● **Provided records**
-------
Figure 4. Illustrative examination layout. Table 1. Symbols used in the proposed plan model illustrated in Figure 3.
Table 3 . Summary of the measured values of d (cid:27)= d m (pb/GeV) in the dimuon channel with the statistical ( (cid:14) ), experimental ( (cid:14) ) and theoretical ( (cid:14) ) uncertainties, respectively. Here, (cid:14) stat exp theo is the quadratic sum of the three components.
-------
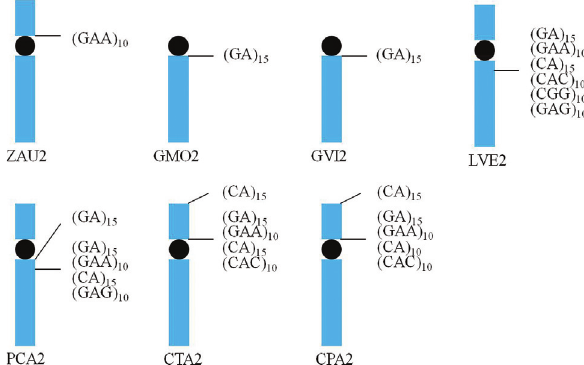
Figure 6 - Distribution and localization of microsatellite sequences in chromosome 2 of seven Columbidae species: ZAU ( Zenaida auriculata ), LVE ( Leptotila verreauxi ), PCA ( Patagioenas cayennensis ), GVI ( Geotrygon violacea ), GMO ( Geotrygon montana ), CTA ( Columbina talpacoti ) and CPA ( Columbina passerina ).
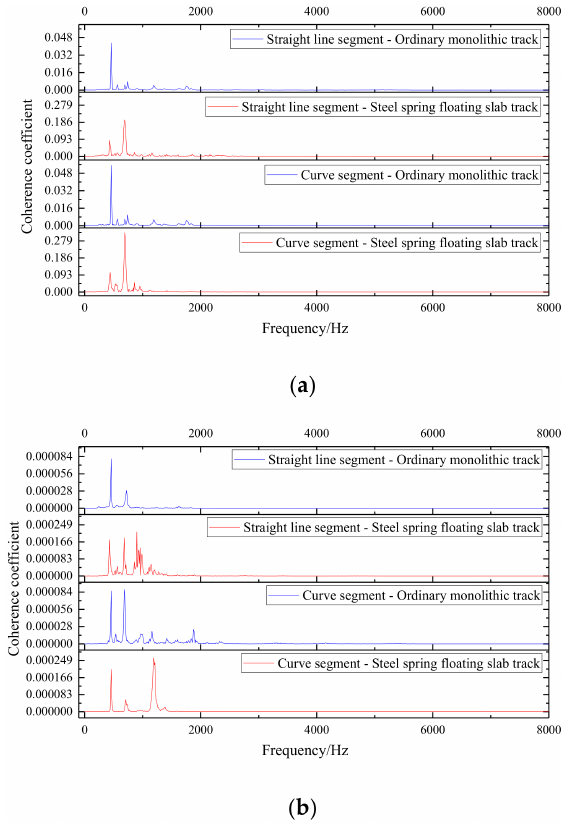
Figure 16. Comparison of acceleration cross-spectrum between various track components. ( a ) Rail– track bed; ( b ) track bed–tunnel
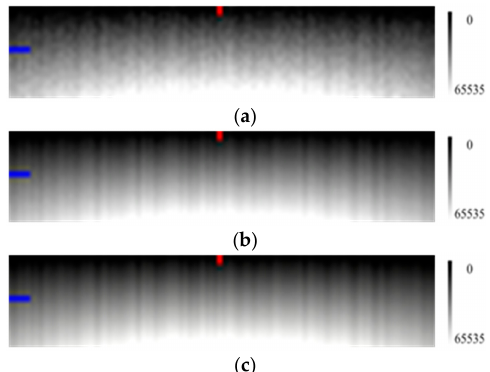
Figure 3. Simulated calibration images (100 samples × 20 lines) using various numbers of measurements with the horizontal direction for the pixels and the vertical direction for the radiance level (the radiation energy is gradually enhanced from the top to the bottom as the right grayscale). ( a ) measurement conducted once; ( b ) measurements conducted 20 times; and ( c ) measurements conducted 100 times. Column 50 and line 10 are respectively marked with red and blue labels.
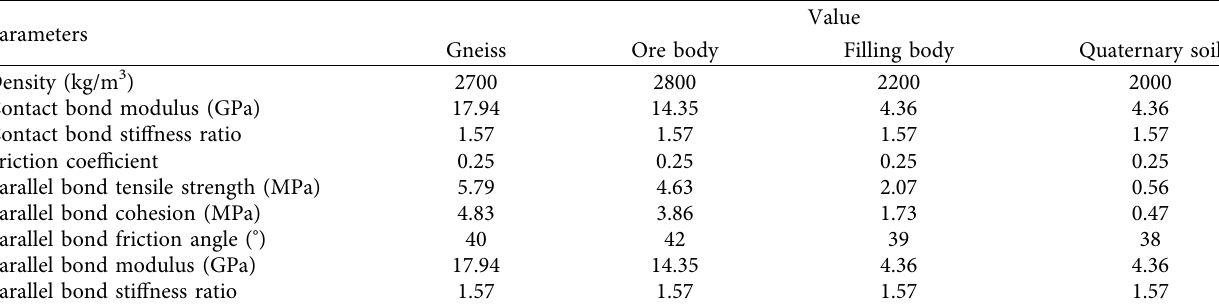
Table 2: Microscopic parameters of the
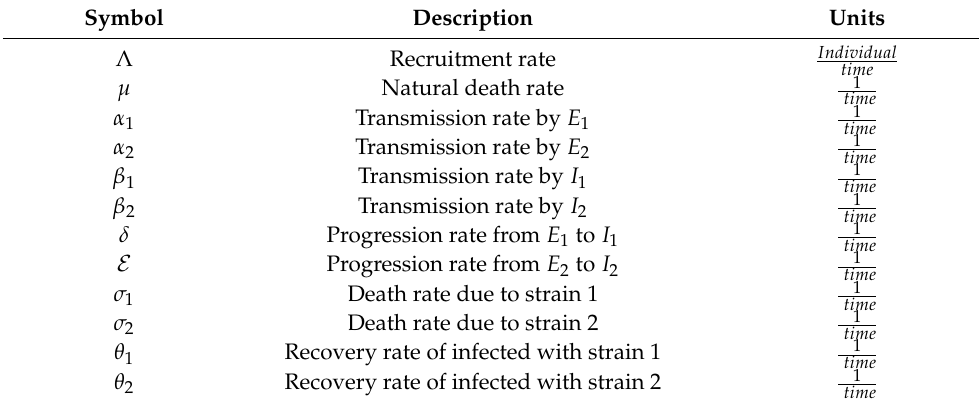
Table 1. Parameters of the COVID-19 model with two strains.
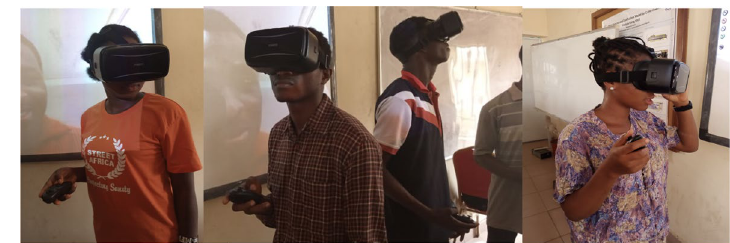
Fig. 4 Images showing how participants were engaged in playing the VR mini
-------
● **Activity**
Beginning at the line above that contains "Figure 4. Illustrative", return each line exactly through the line that contains "Table 3 . Summary", and no others.

● **Expected output**
Figure 4. Illustrative examination layout. Table 1. Symbols used in the proposed plan model illustrated in Figure 3.
Table 3 . Summary of the measured values of d (cid:27)= d m (pb/GeV) in the dimuon channel with the statistical ( (cid:14) ), experimental ( (cid:14) ) and theoretical ( (cid:14) ) uncertainties, respectively. Here, (cid:14) stat exp theo is the quadratic sum of the three components.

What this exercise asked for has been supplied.